● **EXERCISE GOAL**
Each of the lines below must be restated exactly.
^^^^^^^^
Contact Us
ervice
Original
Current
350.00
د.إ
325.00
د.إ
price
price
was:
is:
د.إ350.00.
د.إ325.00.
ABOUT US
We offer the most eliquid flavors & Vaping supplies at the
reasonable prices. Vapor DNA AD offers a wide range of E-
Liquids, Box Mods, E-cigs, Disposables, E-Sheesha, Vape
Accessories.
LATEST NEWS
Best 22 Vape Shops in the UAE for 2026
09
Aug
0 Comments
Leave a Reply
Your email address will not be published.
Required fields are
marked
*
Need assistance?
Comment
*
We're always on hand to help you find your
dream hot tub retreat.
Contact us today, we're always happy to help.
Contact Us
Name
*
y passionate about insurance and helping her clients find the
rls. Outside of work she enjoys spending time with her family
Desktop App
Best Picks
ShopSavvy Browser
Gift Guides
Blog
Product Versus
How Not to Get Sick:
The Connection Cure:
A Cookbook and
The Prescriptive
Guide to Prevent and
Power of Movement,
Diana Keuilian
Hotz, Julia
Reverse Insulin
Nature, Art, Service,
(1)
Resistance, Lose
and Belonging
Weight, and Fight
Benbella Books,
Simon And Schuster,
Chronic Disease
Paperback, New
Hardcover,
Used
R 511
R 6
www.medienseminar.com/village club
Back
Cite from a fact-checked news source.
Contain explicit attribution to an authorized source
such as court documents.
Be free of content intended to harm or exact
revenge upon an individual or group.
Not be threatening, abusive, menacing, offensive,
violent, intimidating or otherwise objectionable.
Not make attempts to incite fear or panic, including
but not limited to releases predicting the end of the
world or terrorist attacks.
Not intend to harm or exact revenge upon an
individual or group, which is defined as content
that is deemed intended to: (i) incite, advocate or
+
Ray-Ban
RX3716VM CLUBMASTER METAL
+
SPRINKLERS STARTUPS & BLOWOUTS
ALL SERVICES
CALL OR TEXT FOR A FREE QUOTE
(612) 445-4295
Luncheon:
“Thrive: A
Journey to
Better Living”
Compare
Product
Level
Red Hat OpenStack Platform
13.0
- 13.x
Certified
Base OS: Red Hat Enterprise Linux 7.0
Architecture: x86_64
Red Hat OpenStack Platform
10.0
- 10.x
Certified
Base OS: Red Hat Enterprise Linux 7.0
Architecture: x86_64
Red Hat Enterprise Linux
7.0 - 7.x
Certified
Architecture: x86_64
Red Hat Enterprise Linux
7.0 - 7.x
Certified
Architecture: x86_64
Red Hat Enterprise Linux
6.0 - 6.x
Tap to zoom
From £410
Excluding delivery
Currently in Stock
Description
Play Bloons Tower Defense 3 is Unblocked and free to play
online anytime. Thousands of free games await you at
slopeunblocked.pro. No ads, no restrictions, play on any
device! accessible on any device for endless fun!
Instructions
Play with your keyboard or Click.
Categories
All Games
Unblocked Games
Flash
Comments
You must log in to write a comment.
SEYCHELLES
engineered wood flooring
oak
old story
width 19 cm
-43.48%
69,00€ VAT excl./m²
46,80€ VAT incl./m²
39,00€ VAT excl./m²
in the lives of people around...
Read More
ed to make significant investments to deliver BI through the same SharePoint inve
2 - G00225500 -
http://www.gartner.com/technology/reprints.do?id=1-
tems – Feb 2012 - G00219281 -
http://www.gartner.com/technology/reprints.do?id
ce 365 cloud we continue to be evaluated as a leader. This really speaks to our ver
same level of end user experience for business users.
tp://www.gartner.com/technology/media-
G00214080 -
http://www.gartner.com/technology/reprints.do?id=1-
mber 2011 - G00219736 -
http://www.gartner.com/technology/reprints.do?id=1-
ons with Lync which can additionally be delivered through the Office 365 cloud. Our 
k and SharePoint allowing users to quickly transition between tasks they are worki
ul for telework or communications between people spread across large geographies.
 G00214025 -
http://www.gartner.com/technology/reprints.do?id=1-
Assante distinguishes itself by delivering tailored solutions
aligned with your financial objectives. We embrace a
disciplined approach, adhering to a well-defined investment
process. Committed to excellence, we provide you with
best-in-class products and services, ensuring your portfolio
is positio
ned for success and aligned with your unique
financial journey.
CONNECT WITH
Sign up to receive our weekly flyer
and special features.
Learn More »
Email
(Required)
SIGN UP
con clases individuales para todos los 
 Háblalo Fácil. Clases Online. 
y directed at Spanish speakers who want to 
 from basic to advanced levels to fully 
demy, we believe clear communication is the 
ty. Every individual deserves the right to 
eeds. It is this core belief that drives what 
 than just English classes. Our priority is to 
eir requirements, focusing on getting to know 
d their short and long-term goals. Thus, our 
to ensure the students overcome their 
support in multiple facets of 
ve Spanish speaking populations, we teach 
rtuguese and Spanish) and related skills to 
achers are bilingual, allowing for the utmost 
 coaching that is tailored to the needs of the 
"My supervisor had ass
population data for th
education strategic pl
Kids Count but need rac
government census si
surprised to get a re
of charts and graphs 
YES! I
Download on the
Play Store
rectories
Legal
^^^^^^^^
● **TASK ANSWER**
Contact Us
ervice
Original
Current
350.00
د.إ
325.00
د.إ
price
price
was:
is:
د.إ350.00.
د.إ325.00.
ABOUT US
We offer the most eliquid flavors & Vaping supplies at the
reasonable prices. Vapor DNA AD offers a wide range of E-
Liquids, Box Mods, E-cigs, Disposables, E-Sheesha, Vape
Accessories.
LATEST NEWS
Best 22 Vape Shops in the UAE for 2026
09
Aug
0 Comments
Leave a Reply
Your email address will not be published.
Required fields are
marked
*
Need assistance?
Comment
*
We're always on hand to help you find your
dream hot tub retreat.
Contact us today, we're always happy to help.
Contact Us
Name
*
y passionate about insurance and helping her clients find the
rls. Outside of work she enjoys spending time with her family
Desktop App
Best Picks
ShopSavvy Browser
Gift Guides
Blog
Product Versus
How Not to Get Sick:
The Connection Cure:
A Cookbook and
The Prescriptive
Guide to Prevent and
Power of Movement,
Diana Keuilian
Hotz, Julia
Reverse Insulin
Nature, Art, Service,
(1)
Resistance, Lose
and Belonging
Weight, and Fight
Benbella Books,
Simon And Schuster,
Chronic Disease
Paperback, New
Hardcover,
Used
R 511
R 6
www.medienseminar.com/village club
Back
Cite from a fact-checked news source.
Contain explicit attribution to an authorized source
such as court documents.
Be free of content intended to harm or exact
revenge upon an individual or group.
Not be threatening, abusive, menacing, offensive,
violent, intimidating or otherwise objectionable.
Not make attempts to incite fear or panic, including
but not limited to releases predicting the end of the
world or terrorist attacks.
Not intend to harm or exact revenge upon an
individual or group, which is defined as content
that is deemed intended to: (i) incite, advocate or
+
Ray-Ban
RX3716VM CLUBMASTER METAL
+
SPRINKLERS STARTUPS & BLOWOUTS
ALL SERVICES
CALL OR TEXT FOR A FREE QUOTE
(612) 445-4295
Luncheon:
“Thrive: A
Journey to
Better Living”
Compare
Product
Level
Red Hat OpenStack Platform
13.0
- 13.x
Certified
Base OS: Red Hat Enterprise Linux 7.0
Architecture: x86_64
Red Hat OpenStack Platform
10.0
- 10.x
Certified
Base OS: Red Hat Enterprise Linux 7.0
Architecture: x86_64
Red Hat Enterprise Linux
7.0 - 7.x
Certified
Architecture: x86_64
Red Hat Enterprise Linux
7.0 - 7.x
Certified
Architecture: x86_64
Red Hat Enterprise Linux
6.0 - 6.x
Tap to zoom
From £410
Excluding delivery
Currently in Stock
Description
Play Bloons Tower Defense 3 is Unblocked and free to play
online anytime. Thousands of free games await you at
slopeunblocked.pro. No ads, no restrictions, play on any
device! accessible on any device for endless fun!
Instructions
Play with your keyboard or Click.
Categories
All Games
Unblocked Games
Flash
Comments
You must log in to write a comment.
SEYCHELLES
engineered wood flooring
oak
old story
width 19 cm
-43.48%
69,00€ VAT excl./m²
46,80€ VAT incl./m²
39,00€ VAT excl./m²
in the lives of people around...
Read More
ed to make significant investments to deliver BI through the same SharePoint inve
2 - G00225500 -
http://www.gartner.com/technology/reprints.do?id=1-
tems – Feb 2012 - G00219281 -
http://www.gartner.com/technology/reprints.do?id
ce 365 cloud we continue to be evaluated as a leader. This really speaks to our ver
same level of end user experience for business users.
tp://www.gartner.com/technology/media-
G00214080 -
http://www.gartner.com/technology/reprints.do?id=1-
mber 2011 - G00219736 -
http://www.gartner.com/technology/reprints.do?id=1-
ons with Lync which can additionally be delivered through the Office 365 cloud. Our 
k and SharePoint allowing users to quickly transition between tasks they are worki
ul for telework or communications between people spread across large geographies.
 G00214025 -
http://www.gartner.com/technology/reprints.do?id=1-
Assante distinguishes itself by delivering tailored solutions
aligned with your financial objectives. We embrace a
disciplined approach, adhering to a well-defined investment
process. Committed to excellence, we provide you with
best-in-class products and services, ensuring your portfolio
is positio
ned for success and aligned with your unique
financial journey.
CONNECT WITH
Sign up to receive our weekly flyer
and special features.
Learn More »
Email
(Required)
SIGN UP
con clases individuales para todos los 
 Háblalo Fácil. Clases Online. 
y directed at Spanish speakers who want to 
 from basic to advanced levels to fully 
demy, we believe clear communication is the 
ty. Every individual deserves the right to 
eeds. It is this core belief that drives what 
 than just English classes. Our priority is to 
eir requirements, focusing on getting to know 
d their short and long-term goals. Thus, our 
to ensure the students overcome their 
support in multiple facets of 
ve Spanish speaking populations, we teach 
rtuguese and Spanish) and related skills to 
achers are bilingual, allowing for the utmost 
 coaching that is tailored to the needs of the 
"My supervisor had ass
population data for th
education strategic pl
Kids Count but need rac
government census si
surprised to get a re
of charts and graphs 
YES! I
Download on the
Play Store
rectories
Legal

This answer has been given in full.